Records provided Block Start

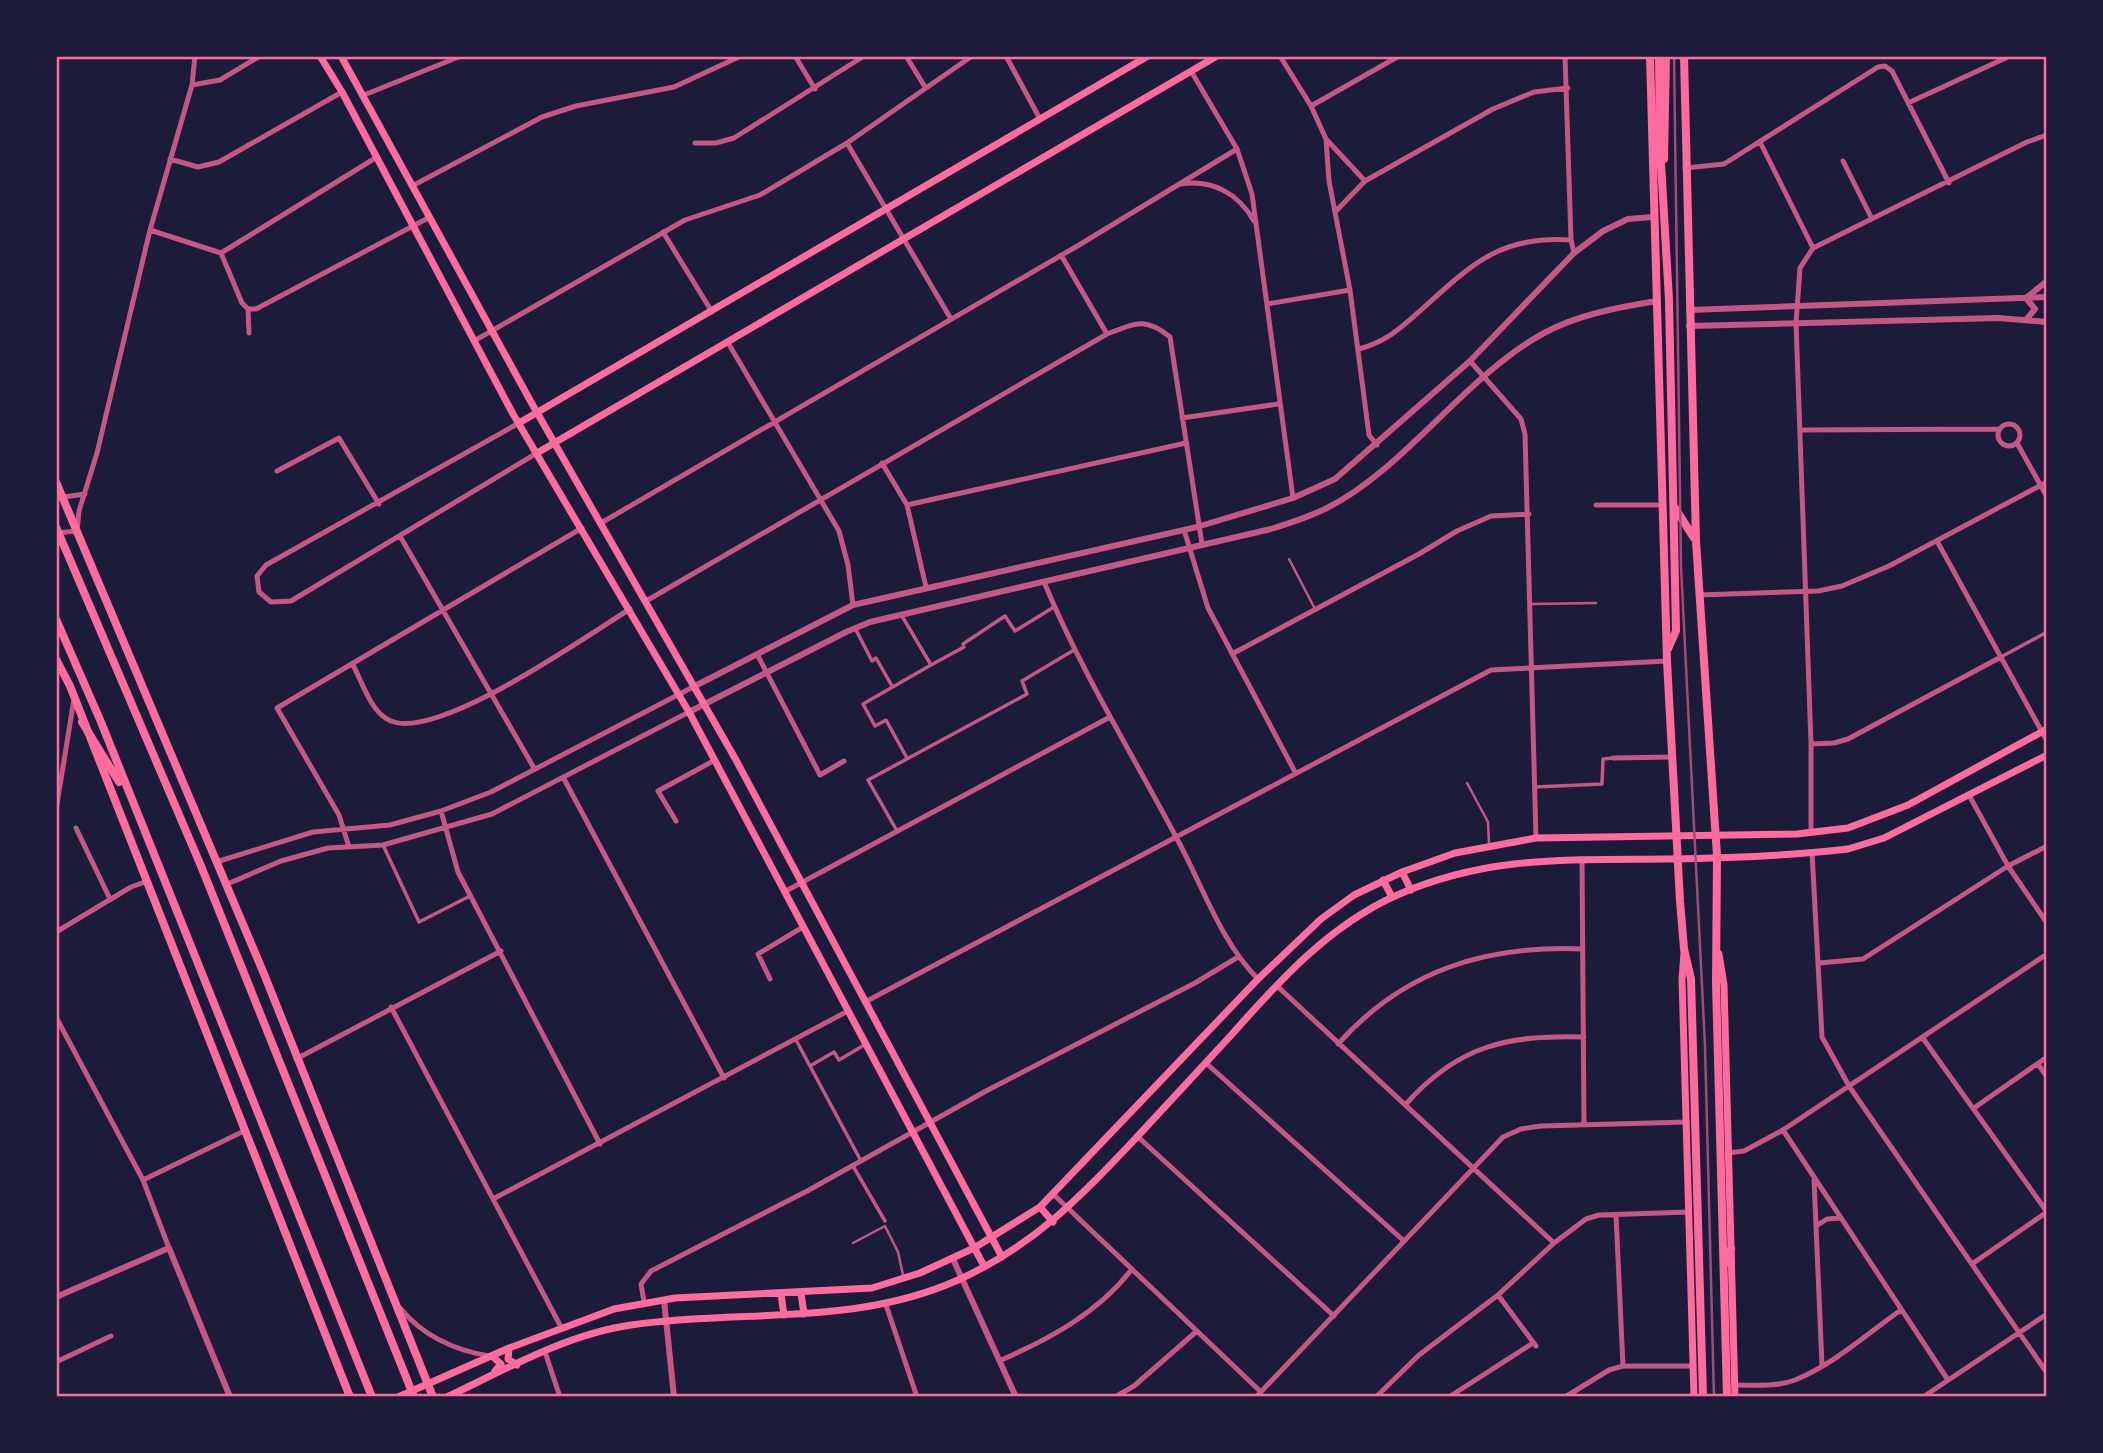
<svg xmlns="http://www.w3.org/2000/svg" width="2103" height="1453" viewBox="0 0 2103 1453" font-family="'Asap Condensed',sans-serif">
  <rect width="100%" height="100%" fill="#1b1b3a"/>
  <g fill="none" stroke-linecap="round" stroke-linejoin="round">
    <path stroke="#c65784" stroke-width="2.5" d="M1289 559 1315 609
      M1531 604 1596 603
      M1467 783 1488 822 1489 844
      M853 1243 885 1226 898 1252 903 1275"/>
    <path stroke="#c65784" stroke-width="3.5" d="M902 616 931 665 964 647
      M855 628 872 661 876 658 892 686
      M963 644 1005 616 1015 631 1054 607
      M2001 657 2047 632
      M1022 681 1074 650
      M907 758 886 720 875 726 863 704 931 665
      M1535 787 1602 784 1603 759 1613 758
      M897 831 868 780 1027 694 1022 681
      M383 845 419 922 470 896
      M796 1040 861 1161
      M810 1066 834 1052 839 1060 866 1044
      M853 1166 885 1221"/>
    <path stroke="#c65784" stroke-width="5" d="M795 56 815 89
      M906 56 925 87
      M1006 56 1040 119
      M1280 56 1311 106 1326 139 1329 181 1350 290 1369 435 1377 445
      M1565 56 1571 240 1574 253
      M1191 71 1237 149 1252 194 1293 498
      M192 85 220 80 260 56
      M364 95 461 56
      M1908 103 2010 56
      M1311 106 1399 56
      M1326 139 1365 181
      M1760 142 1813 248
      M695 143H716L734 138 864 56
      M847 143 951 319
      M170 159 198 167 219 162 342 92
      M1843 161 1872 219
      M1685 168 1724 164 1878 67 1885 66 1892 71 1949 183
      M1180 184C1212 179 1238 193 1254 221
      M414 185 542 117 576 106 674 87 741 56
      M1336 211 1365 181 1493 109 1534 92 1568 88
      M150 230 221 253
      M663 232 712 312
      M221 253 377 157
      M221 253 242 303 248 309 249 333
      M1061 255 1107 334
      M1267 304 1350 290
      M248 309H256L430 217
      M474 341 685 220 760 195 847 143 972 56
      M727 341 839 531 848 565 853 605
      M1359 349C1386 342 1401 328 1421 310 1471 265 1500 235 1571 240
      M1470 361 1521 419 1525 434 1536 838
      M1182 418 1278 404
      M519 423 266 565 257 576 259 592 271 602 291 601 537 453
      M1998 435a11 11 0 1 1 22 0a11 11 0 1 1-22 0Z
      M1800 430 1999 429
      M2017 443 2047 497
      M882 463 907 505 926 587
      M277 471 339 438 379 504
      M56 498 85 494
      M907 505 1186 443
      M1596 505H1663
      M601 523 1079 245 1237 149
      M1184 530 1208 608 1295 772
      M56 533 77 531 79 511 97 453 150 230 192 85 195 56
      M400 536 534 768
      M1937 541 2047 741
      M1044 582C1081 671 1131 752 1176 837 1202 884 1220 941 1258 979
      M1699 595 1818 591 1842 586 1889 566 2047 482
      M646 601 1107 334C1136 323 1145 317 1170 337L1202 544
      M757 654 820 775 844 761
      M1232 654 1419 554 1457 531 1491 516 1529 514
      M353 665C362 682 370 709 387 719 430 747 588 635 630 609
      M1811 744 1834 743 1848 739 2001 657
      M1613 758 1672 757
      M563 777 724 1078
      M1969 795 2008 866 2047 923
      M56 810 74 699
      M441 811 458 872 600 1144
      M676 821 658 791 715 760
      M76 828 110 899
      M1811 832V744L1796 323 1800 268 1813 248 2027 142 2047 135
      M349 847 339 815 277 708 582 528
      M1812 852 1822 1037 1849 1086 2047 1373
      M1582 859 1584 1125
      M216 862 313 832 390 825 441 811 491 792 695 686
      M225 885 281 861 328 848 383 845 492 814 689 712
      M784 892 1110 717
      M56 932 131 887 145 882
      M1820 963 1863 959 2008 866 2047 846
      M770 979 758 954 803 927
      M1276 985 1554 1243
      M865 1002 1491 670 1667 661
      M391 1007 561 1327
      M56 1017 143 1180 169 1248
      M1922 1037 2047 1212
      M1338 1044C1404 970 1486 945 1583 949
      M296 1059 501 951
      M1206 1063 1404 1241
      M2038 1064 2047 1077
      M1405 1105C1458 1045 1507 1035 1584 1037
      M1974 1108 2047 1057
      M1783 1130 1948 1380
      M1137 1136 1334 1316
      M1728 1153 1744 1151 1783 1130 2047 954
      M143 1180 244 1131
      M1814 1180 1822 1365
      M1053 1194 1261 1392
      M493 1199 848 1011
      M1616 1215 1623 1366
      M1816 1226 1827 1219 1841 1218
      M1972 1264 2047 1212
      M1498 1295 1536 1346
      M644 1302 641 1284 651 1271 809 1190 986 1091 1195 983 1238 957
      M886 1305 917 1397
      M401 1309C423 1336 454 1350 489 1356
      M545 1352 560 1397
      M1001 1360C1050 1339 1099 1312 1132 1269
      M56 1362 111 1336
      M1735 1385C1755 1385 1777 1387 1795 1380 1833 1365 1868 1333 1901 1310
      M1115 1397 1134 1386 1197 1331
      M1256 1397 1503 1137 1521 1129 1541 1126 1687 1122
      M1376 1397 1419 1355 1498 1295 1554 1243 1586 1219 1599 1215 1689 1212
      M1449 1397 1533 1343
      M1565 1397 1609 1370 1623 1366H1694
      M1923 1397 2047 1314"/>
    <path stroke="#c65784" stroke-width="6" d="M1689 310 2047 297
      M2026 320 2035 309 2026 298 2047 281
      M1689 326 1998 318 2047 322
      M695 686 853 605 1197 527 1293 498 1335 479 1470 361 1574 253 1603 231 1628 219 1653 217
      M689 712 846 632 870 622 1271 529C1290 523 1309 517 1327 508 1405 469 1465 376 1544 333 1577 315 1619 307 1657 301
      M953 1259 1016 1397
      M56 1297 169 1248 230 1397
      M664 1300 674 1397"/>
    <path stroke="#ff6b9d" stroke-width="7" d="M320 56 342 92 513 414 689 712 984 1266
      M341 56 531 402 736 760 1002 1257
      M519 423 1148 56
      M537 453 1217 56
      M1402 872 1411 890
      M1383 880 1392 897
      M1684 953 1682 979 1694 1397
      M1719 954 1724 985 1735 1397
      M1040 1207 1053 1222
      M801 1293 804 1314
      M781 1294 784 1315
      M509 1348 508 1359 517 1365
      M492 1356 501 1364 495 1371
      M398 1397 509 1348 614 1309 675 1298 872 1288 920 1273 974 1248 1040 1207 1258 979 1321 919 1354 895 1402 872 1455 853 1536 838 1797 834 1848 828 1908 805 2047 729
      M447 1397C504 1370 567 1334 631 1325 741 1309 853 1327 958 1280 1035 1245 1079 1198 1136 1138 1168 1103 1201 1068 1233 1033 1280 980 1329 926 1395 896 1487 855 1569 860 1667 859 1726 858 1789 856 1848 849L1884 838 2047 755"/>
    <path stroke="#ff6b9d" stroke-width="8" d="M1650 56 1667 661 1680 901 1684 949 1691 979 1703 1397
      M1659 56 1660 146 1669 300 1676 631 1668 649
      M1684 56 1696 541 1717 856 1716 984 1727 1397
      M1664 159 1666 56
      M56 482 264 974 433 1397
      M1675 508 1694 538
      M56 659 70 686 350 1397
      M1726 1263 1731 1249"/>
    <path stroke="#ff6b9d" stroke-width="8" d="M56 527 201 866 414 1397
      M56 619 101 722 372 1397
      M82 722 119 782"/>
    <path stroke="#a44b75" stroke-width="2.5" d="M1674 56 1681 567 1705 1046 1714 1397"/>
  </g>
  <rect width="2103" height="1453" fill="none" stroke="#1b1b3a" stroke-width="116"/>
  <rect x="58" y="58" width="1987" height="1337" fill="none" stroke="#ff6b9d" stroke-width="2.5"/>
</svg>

Records provided Block End
Records provided Block Start

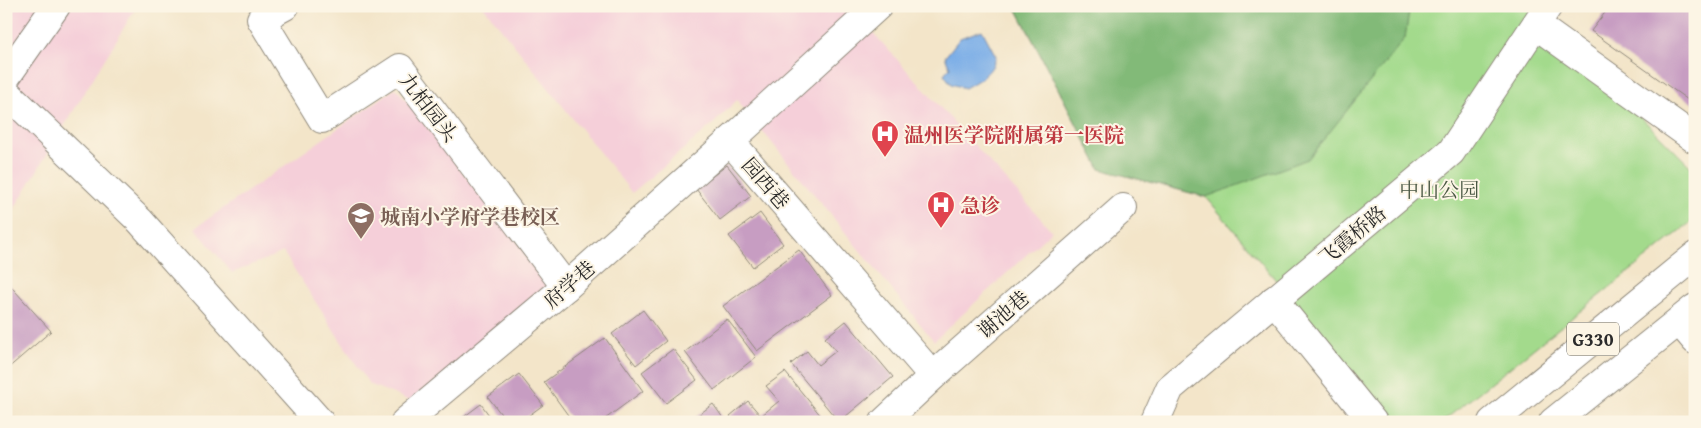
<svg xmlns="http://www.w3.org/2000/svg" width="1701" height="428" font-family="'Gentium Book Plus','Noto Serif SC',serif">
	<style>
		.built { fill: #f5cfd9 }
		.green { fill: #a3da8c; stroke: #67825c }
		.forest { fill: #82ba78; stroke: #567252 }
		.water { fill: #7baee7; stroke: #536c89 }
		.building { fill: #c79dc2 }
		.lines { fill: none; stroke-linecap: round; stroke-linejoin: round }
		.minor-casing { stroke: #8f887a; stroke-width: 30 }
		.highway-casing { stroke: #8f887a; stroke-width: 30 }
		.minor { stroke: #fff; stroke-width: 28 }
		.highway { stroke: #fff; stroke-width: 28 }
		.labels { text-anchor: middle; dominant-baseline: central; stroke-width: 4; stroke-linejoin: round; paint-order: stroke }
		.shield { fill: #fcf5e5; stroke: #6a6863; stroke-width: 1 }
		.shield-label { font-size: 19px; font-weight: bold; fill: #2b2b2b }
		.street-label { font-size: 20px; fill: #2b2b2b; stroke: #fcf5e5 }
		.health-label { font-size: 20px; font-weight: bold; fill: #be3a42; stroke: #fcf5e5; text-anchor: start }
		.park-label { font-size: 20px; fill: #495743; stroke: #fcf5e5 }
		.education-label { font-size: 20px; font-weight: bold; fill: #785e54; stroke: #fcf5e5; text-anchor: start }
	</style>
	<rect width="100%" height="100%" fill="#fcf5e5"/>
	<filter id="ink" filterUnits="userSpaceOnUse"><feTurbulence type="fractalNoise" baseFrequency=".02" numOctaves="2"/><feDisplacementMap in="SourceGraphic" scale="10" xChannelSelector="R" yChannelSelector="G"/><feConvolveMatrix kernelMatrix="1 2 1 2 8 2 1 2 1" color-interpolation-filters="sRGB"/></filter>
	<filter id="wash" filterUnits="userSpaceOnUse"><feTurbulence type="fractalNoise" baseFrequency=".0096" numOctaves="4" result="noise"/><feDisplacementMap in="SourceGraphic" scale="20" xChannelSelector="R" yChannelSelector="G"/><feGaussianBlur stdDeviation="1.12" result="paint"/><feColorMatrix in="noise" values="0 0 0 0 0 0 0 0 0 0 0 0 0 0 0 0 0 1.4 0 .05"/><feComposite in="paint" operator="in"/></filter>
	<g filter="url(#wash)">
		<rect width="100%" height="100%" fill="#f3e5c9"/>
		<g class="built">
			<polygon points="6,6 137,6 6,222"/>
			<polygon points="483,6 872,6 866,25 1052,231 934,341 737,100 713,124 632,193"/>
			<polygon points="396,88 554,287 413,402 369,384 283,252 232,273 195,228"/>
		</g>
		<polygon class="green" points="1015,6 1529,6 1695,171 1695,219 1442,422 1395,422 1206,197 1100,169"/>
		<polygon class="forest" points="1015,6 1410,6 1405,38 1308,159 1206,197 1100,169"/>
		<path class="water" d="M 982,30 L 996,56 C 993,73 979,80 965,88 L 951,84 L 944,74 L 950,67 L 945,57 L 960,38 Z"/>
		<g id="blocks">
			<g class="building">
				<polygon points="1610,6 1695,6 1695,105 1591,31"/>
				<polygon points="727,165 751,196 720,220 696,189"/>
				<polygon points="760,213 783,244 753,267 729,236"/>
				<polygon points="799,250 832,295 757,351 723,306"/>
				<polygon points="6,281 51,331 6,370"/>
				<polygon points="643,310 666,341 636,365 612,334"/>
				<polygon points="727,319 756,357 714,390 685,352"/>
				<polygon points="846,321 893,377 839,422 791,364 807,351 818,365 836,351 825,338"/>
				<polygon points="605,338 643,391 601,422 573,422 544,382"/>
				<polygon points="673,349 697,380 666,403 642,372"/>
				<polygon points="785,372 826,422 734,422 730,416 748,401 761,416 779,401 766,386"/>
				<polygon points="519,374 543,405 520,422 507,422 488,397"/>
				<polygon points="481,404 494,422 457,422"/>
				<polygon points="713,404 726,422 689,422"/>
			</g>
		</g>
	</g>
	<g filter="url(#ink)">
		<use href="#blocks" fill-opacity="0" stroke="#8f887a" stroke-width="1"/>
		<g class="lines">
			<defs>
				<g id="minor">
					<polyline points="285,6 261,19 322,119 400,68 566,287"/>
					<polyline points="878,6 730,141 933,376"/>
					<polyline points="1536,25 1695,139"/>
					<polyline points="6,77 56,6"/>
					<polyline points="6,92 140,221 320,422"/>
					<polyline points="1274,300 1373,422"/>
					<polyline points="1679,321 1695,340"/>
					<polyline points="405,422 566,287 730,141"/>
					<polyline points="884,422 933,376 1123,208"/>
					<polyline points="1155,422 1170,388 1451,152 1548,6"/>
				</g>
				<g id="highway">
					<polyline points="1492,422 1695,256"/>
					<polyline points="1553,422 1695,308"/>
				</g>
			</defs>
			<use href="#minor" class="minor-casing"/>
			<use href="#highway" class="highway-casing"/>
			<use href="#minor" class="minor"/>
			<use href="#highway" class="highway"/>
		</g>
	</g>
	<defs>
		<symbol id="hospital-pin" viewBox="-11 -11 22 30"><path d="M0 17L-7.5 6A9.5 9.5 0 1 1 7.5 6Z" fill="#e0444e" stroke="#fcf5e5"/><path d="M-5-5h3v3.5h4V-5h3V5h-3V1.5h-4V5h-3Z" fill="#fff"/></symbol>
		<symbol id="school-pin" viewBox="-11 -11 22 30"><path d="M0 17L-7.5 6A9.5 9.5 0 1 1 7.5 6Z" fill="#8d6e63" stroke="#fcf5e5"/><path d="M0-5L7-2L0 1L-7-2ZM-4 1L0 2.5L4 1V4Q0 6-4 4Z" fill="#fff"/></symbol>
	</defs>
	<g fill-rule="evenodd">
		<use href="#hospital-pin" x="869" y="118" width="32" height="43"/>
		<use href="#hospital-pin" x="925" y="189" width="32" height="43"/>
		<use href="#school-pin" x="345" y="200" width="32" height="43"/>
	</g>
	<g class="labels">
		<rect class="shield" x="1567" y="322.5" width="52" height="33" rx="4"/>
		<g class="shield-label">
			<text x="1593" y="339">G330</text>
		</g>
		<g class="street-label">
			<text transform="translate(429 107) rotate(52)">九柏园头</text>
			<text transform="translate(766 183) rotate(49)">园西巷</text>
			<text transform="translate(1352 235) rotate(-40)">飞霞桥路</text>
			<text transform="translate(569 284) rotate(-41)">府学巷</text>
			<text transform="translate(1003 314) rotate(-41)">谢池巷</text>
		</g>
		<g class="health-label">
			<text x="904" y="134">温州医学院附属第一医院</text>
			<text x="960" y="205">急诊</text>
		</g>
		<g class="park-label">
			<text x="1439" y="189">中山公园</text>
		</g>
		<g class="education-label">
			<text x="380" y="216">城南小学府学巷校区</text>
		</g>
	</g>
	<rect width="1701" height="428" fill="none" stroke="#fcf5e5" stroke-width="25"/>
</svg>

Records provided Block End

The problem: Your reply should be only the number of lines in the preceding data that include the word "linecap".

Output for this exercise: 2